FPI dulu melakukan yang kedua. Hal ini menegaskan bahwa FPI itu tidak terlarang, namun yang jadi persoalan adalah adanya ketidakadilan yang namanya SKB 6 menteri yang membubarkan FPI yang konskuensinya pelarangan kegiatan atas nama FPI, larangan penggunaan atribut, dan penghentian kegiatan FPI. Pembubaran ini lebih cenderung sebagai produk politik, dibandingkan dengan persoalan hukum. FPI sendiri dalam persidangan tidak terbukti melanggar hukum dalam putusan peradilan, terutama saat dikaitkan dengan terorisme.

 

Front Pembela Islam sebagai ormas yang dipimpin HRS telah banyak berkiprah di negeri ini, baik kaitanya dengan dakwah membela kebenaran maupun berbagai kegiatan sosial, seperti tanggap bencana alam. FPI terbukti sangat dicintai oleh umat, bahkan umat agama lainnya. Meski jarang diliput media, namun umat Islam di Indonesia melihat bahwa FPI adalah ormas yang memiliki andil besar di negeri ini.

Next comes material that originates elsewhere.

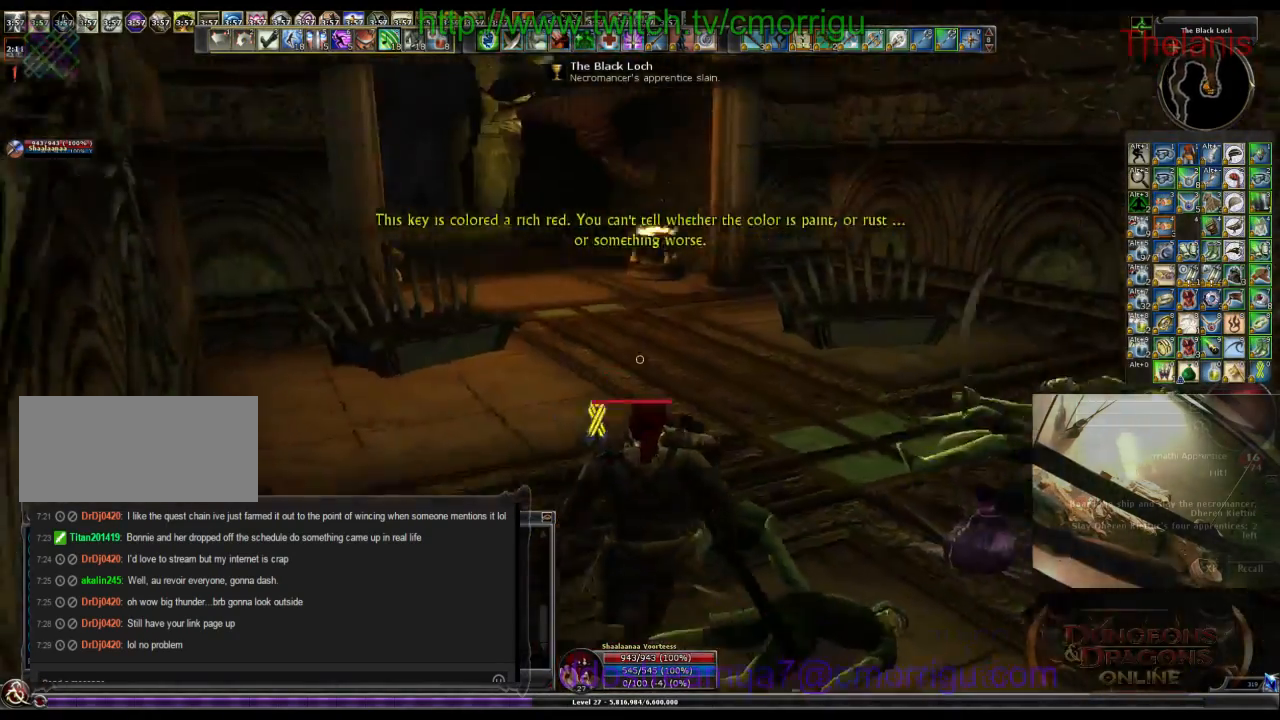
{"keys": ["w"], "events": []}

Begitupun dengan HTI setelah dicabut BHPnya, bukan lantas menjadi organisasi terlarang berdasarkan putusan Mahkamah Konstitusi no 82 tahun 2013 tadi. HTI adalah ormas legal yang sejak lama berdiri di Indonesia dan memiliki kiprah positif bagi kesadaran keislaman bangsa ini. Sebab HTI sama dengan ormas Islam lainnya merupakan organisasi dakwah yang mendakwahkan ajaran Islam dari A sampai Z. Namun, oleh pemerintah, HTI kemudian dipersoalkan hingga dicabut legalitas badan hukumnya dengan didasarkan oleh berbagai asumsi yang dikonstruk pemerintah tanpa melalui proses peradilan. Namun bukan berarti HTI menjadi ormas terlarang setelah pencabutan BHP. Bahkan HTI itu terbukti tidak melanggar hukum. Pencabutan BHP HTI juga merupakan produk politik.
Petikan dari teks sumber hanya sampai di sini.